In stark contrast to the overground, the streets here were densely populated. Slow-moving crowds were jammed to either side of a band of clanking, growling, hissing, chugging, popping, grinding, clattering traffic. The vehicles were more primitive than those of Burton’s age, for the most part comprised of leaking boilers, smoking furnaces, chopping crankshafts, wobbling drive bands, and belching funnels. Some were pulled by horses or donkeys or, unnervingly, by gigantic dogs. That such methods of transport existed contemporaneously with the saucer-like fliers of upper London was extraordinary.

From all these contraptions, steam billowed into the air, making the atmosphere, which reeked of sweat and filth and fossil fuels, so foggy that the far ends of Montagu Place and Dorset Street were lost in the haze.

Hanging high over the thoroughfares, suspended with no visible means of support, a multitude of large flat panels glowed with letters and disturbing images.

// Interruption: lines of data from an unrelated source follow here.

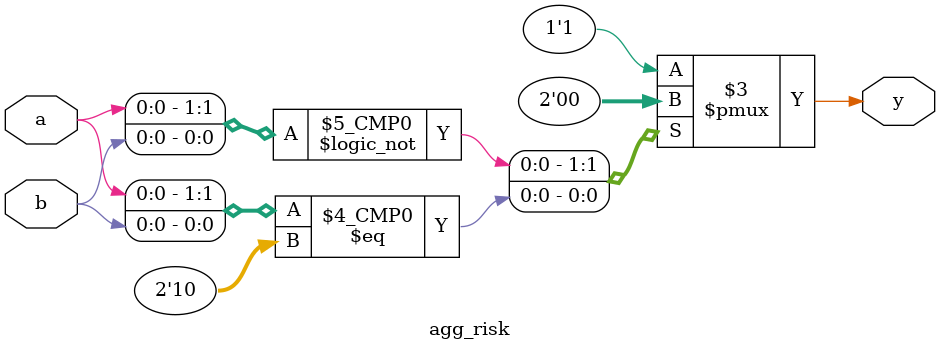
<source format=v>

module agg_risk(
input wire a,
input wire b,
output reg y
);





  // Concatenation selector uses op='c' and must be wrapped in Verilog.
  // If not wrapped, this becomes "case(a,b)".
  always @(*) begin
    case({a,b})
      2'b00 : y <= 1'b0;
      2'b01 : y <= 1'b1;
      2'b10 : y <= 1'b0;
      default : y <= 1'b1;
    endcase
  end


endmodule

</source>
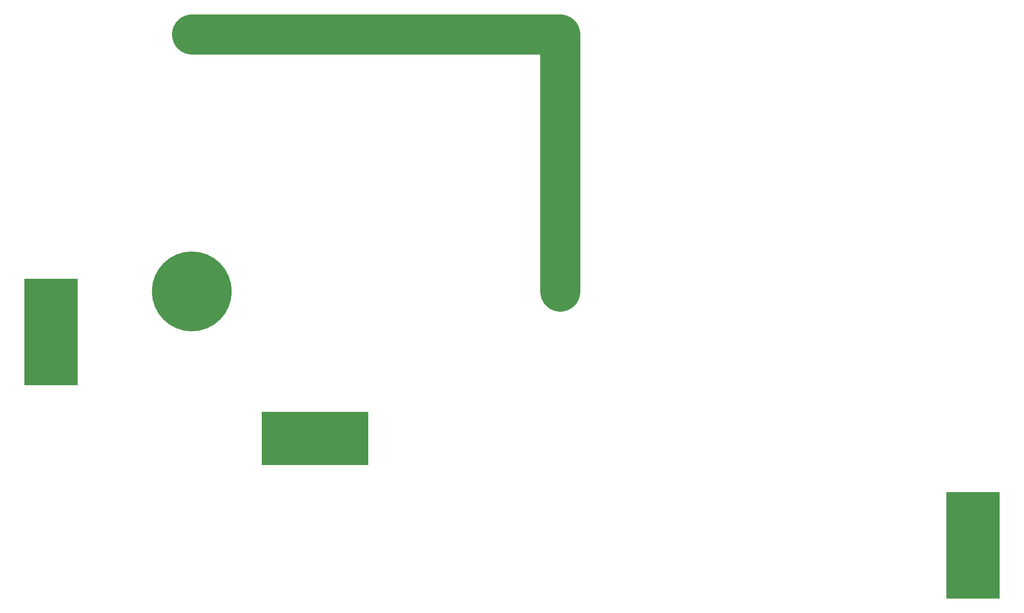
<source format=gbr>
G04 Ucamco copyright*
%TF.GenerationSoftware,Ucamco,UcamX,2016.04-160425*%
%TF.CreationDate,2016-04-25T00:00;00+01:00*%
%FSLAX36Y36*%
%MOMM*%
G04 Define standard apertures*
%ADD10C,7.500000*%
%ADD11C,15*%
%ADD12R,20X10*%
%ADD13R,10X20*%
G04 Define block aperture D100, consisting of two draws and a round dot*
%ABD100*%
D10*
X65532000Y17605375D02*
Y65865375D01*
X-3556000D01*
D11*
X-3556000Y17605375D03*
%AB*%
G04 Define block aperture D101, consisting of 2x2 flashes of D100*
%ABD101*%
D100*
X-30000000Y10000000D03*
X-30000000Y10000070D03*
X-29999900Y10000000D03*
X-29999900Y10000070D03*
%AB*%	
G04 Define block aperture  D102, consisting of 2x3 flashes of D101 and 1 flash of D12*
%ABD102*%
D101*
X-30000000Y10000000D03*
X-30000000Y10000160D03*
X-30000000Y10000320D03*
X-29999770Y10000000D03*
X-29999770Y10000160D03*
X-29999770Y10000320D03*
D12*
X19500000Y-10000000D03*
%AB*%
G04 Flash D13 twice outside of blocks*
D13*
X-30000000Y10000000D03*
X143000000Y-30000000D03*
G04 Flash block D102 3x2 times*
D102*
X-30000000Y10000000D03*
X-30000000Y10000520D03*
X-29999500Y10000000D03*
X-29999500Y10000520D03*
X-29999000Y10000000D03*
X-29999000Y10000520D03*
M02*

</source>
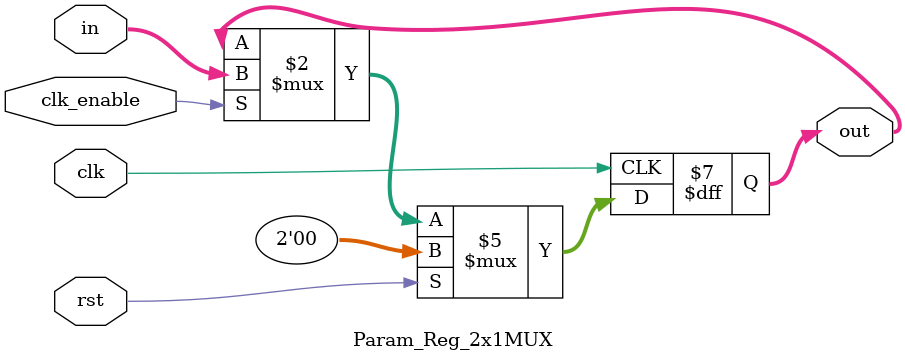
<source format=v>
module Param_Reg_2x1MUX #(
    parameter WIDTH = 2,
    parameter RSTTYPE = "SYNC", // "SYNC" or "ASYNC"
    parameter REG = 1
) (
    input  [WIDTH-1:0] in,
    input              clk,
    input              clk_enable, // Clock enable signal
    input              rst,
    output reg [WIDTH-1:0] out
);
//Registering the first input based on the reset type
generate
    if(REG == 0) begin
        always @(in) begin
            out = in;
            
        end
    end else begin
        if (RSTTYPE == "ASYNC") begin
            always @(posedge clk or posedge rst) begin
                if (rst) begin
                    out <= {WIDTH{1'b0}};
                end else if(clk_enable)begin
                    out <= in;
                end
            end
        end else if (RSTTYPE == "SYNC") begin
            always @(posedge clk) begin
                if (rst) begin
                    out <= {WIDTH{1'b0}};
                end else if(clk_enable)begin
                    out <= in;
                end
            end
        end
    end
endgenerate

endmodule

</source>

The closest, right next to the spiral staircase, portrayed a ferocious and Brobdingnagian slant-eyed panda rampaging across a city, crushing towers beneath its clawed feet, and with hundreds of tiny people dribbling from the corners of its snarling, fanged and blood-wetted mouth. “ONLY YOU CAN SAVE THE UNITED REPUBLICS OF EURASIA FROM ITS OWN BARBARISM!” the floating placard urged.